» **Directions**
The answer should be a single number, the count of lines in this material that contain "through".

» **Exercise material**
------
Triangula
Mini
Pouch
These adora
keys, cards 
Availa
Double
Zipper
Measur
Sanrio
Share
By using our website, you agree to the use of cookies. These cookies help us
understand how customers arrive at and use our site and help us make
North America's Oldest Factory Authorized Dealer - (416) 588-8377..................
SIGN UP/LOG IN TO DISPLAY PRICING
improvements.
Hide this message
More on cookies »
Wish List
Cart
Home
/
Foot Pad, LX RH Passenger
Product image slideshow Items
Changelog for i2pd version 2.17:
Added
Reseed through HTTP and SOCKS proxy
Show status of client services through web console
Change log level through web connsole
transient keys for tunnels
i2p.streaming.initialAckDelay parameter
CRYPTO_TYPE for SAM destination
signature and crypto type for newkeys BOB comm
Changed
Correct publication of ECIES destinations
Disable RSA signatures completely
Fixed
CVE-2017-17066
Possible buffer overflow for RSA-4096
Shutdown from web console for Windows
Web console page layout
------
» **Problem solution**
3